Segment Start: Records shown

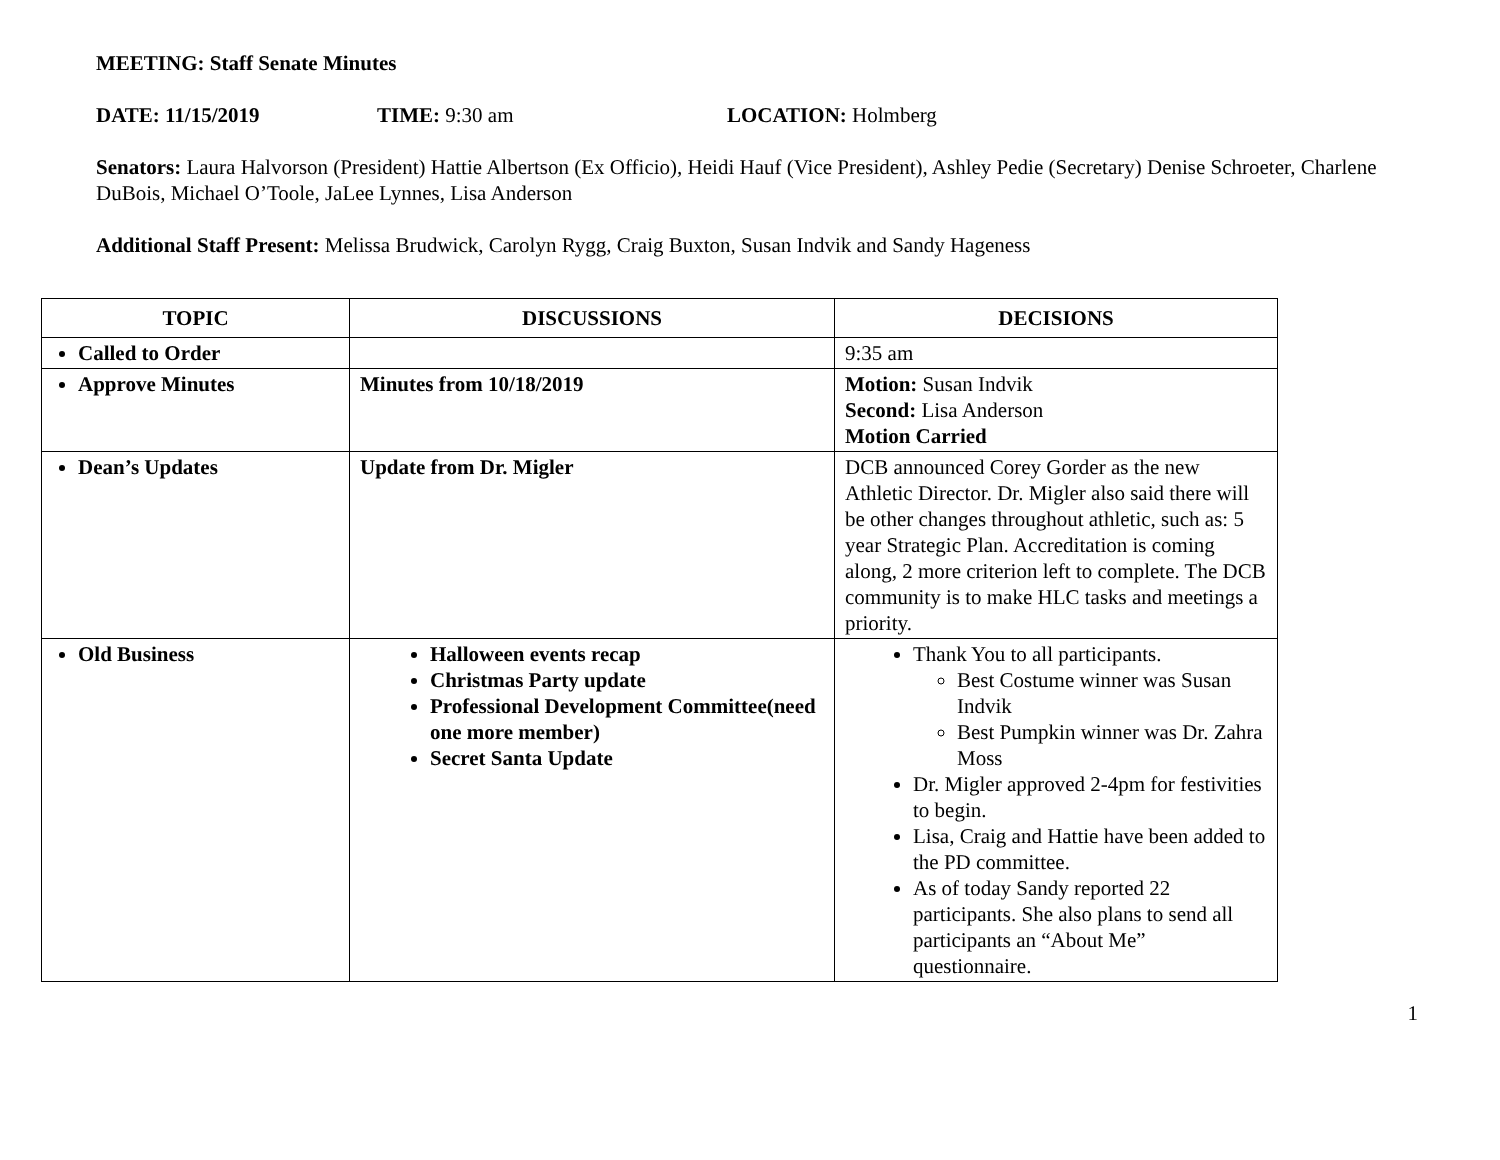MEETING: Staff Senate Minutes
DATE: 11/15/2019 TIME: 9:30 am LOCATION: Holmberg
Senators: Laura Halvorson (President) Hattie Albertson (Ex Officio), Heidi Hauf (Vice President), Ashley Pedie (Secretary) Denise Schroeter, Charlene DuBois, Michael O’Toole, JaLee Lynnes, Lisa Anderson
Additional Staff Present: Melissa Brudwick, Carolyn Rygg, Craig Buxton, Susan Indvik and Sandy Hageness
| TOPIC | DISCUSSIONS | DECISIONS |
| --- | --- | --- |
| Called to Order | | 9:35 am |
| Approve Minutes | Minutes from 10/18/2019 | Motion: Susan Indvik Second: Lisa Anderson Motion Carried |
| Dean’s Updates | Update from Dr. Migler | DCB announced Corey Gorder as the new Athletic Director. Dr. Migler also said there will be other changes throughout athletic, such as: 5 year Strategic Plan. Accreditation is coming along, 2 more criterion left to complete. The DCB community is to make HLC tasks and meetings a priority. |
| Old Business | Halloween events recap Christmas Party update Professional Development Committee(need one more member) Secret Santa Update | Thank You to all participants. Best Costume winner was Susan Indvik Best Pumpkin winner was Dr. Zahra Moss Dr. Migler approved 2-4pm for festivities to begin. Lisa, Craig and Hattie have been added to the PD committee. As of today Sandy reported 22 participants. She also plans to send all participants an “About Me” questionnaire. |
1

Segment End: Records shown

__Task directions__. With the pictures dropped, give every entry above again exactly.

__Result below__.
MEETING: Staff Senate Minutes
DATE: 11/15/2019 TIME: 9:30 am LOCATION: Holmberg
Senators: Laura Halvorson (President) Hattie Albertson (Ex Officio), Heidi Hauf (Vice President), Ashley Pedie (Secretary) Denise Schroeter, Charlene DuBois, Michael O’Toole, JaLee Lynnes, Lisa Anderson
Additional Staff Present: Melissa Brudwick, Carolyn Rygg, Craig Buxton, Susan Indvik and Sandy Hageness
| TOPIC | DISCUSSIONS | DECISIONS |
| --- | --- | --- |
| Called to Order | | 9:35 am |
| Approve Minutes | Minutes from 10/18/2019 | Motion: Susan Indvik Second: Lisa Anderson Motion Carried |
| Dean’s Updates | Update from Dr. Migler | DCB announced Corey Gorder as the new Athletic Director. Dr. Migler also said there will be other changes throughout athletic, such as: 5 year Strategic Plan. Accreditation is coming along, 2 more criterion left to complete. The DCB community is to make HLC tasks and meetings a priority. |
| Old Business | Halloween events recap Christmas Party update Professional Development Committee(need one more member) Secret Santa Update | Thank You to all participants. Best Costume winner was Susan Indvik Best Pumpkin winner was Dr. Zahra Moss Dr. Migler approved 2-4pm for festivities to begin. Lisa, Craig and Hattie have been added to the PD committee. As of today Sandy reported 22 participants. She also plans to send all participants an “About Me” questionnaire. |
1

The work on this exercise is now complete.